Casting New York City’s Oldest Tree in Luminous Glass

Posted by: Kevin Coyle

This post was curated by an article written by  for Hyperallergic

A ring of glass monoliths stands in the center of the Zieher Smith gallery, each formed from a cast of the oldest known living thing in New York City. The Alley Pond Giant is a tulip poplar tree in Queens, towering over 130 feet and believed to be around 400 years oldAccording to NYC Parks, it “may be the tallest and the oldest living organism in the city.”

It grows in a heavily forested ravine in Alley Pond Park, which is pocked with kettle ponds left by a glacier that once covered the area, adding to its ancient feel. The setting also means it’s quite a journey to visit the historic arbor. The sculptures by Rachel Owens, on view in her solo show Mother, were made by hiking in with gallons of rubber, plaster, and jugs of water over the course of two months.

“It literally was like sculpture boot camp,” Owens told Hyperallergic. Working with a part-time assistant and a group of interns, the artist completed a series of rubber casts, each measuring as wide as she could stretch her arms around the tree’s massive trunk (which was not harmed in the process). After the on-site molding, Owens used heaps of cheap glass from China to fuse impressions of the tree in her studio. One side of every piece maintains the rough bark texture of the giant; the other is ragged, with exposed shards in rainbows of color. The fragility of the glass vessels contrasts with the longevity of the tree, and in the exhibition (the last to be held in ZieherSmith’s current Chelsea space), glass cairns of bottles and shoes add to the environmentalist undertones. “While in the woods with the tree for those couple of months, I found all kinds smashed cans, bottles, lost shoes, and so forth,” Owens said. “That stuff was the visible evidence of humans in the ravine, which was formed by glaciers thousands of years ago. It seemed important to include these things on the periphery.”

On the wall by the gallery’s entrance is a warped sign that was formerly installed at the tree. Now rusted and vandalized, it poetically reads: “Treat this oldest sylvan citizen of our City with the respect it deserves.” The project grew out of Owens’s research into New York’s landscapes, through which she discovered the elder giant. “I couldn’t believe there was actually a tree still alive in the metropolitan area that just about predates the settlement of Europeans in North America,” she said. “The tree’s life has seen the entire span of the city as we know it, from the native Matinecock people to the present, where the LIE [Long Island Expressway] whirs past less than a quarter mile away.”

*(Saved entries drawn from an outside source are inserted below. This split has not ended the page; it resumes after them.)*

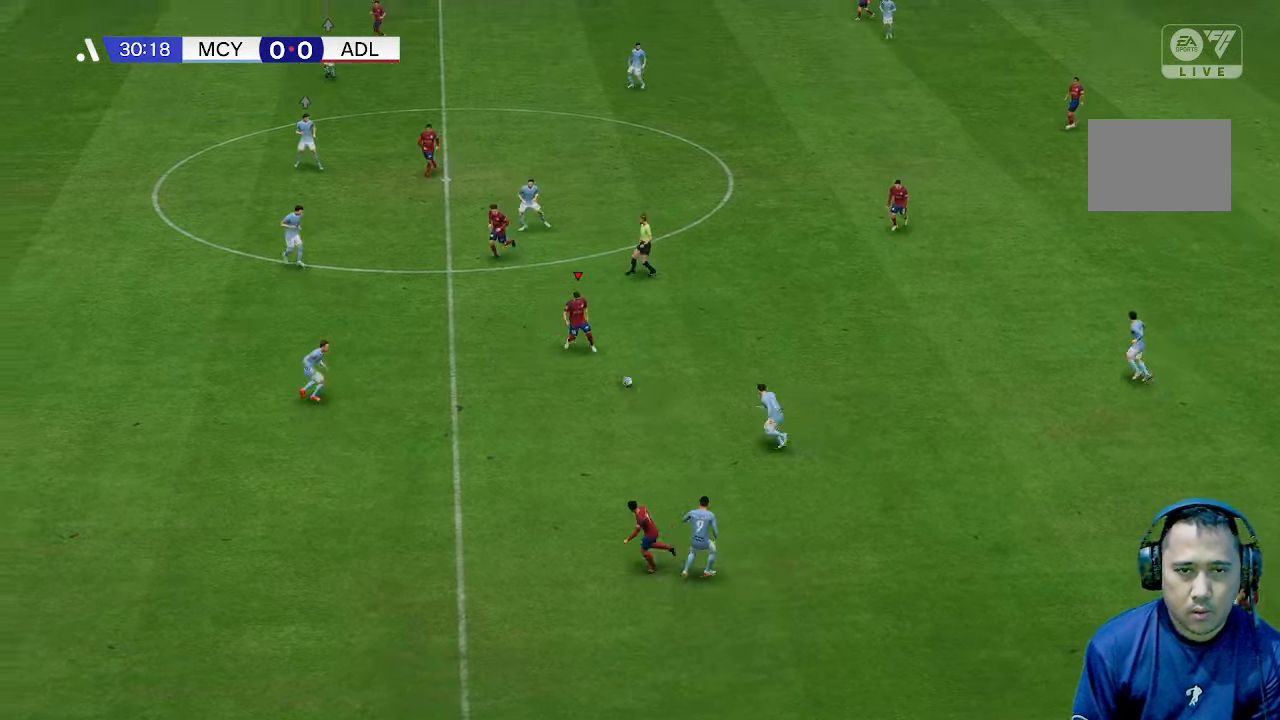
{"buttons": [], "left_stick": "down-left", "right_stick": "center", "events": [[467, "left_stick", "down-left"]]}
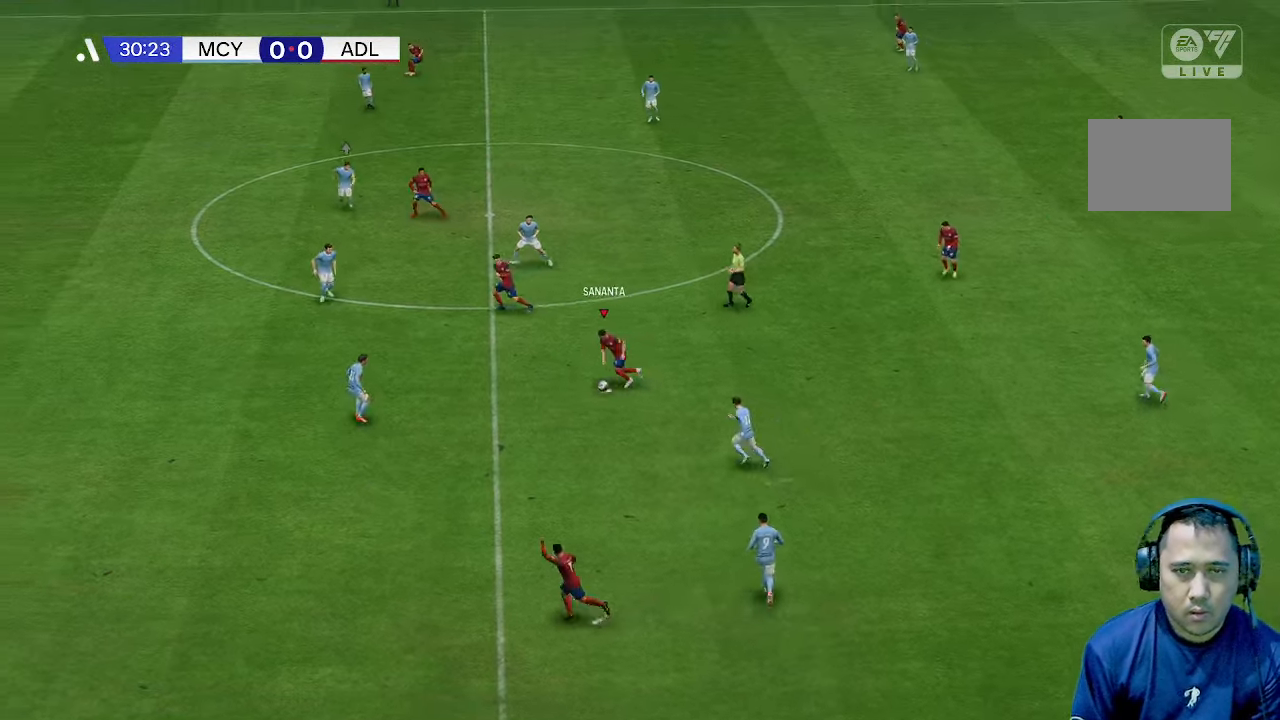
{"buttons": [], "left_stick": "down-left", "right_stick": "center", "events": [[67, "left_stick", "down"], [367, "left_stick", "down-left"]]}
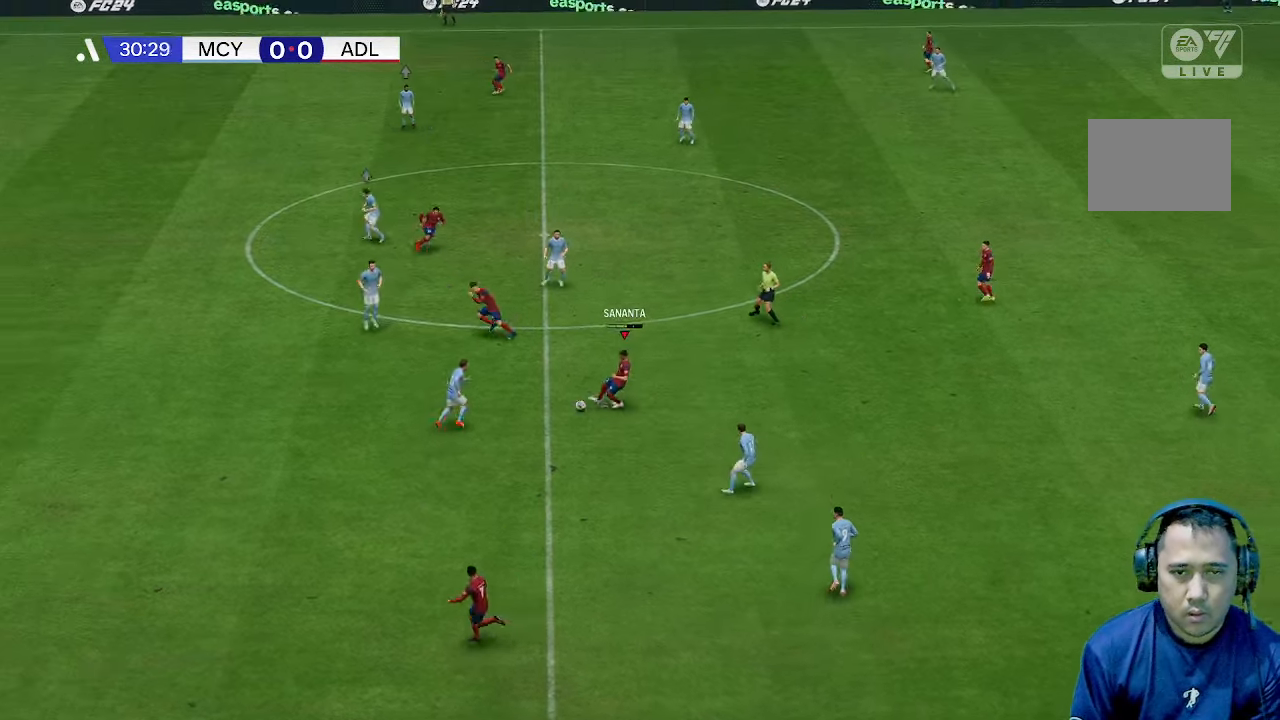
{"buttons": [], "left_stick": "left", "right_stick": "center", "events": [[367, "left_stick", "left"]]}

After getting permission from NYC Parks to work on-site, she started to consider the tree as a weathered “mother,” a role that suddenly shifted following Trump’s election. At ZieherSmith, the tree casts are joined by burned text banners of signs that Owens saw at the January Women’s March (“We Are the Granddaughters of All the Witches You Were Never Able to Burn” and the singular, titular “Mother”). Chants from the march further haunt a soundscape based on research by Dr. Peter Wohlleben and slowed-down recordings by Dr. Alexandre Ponomarenko of the communication of trees when they’re in need of water.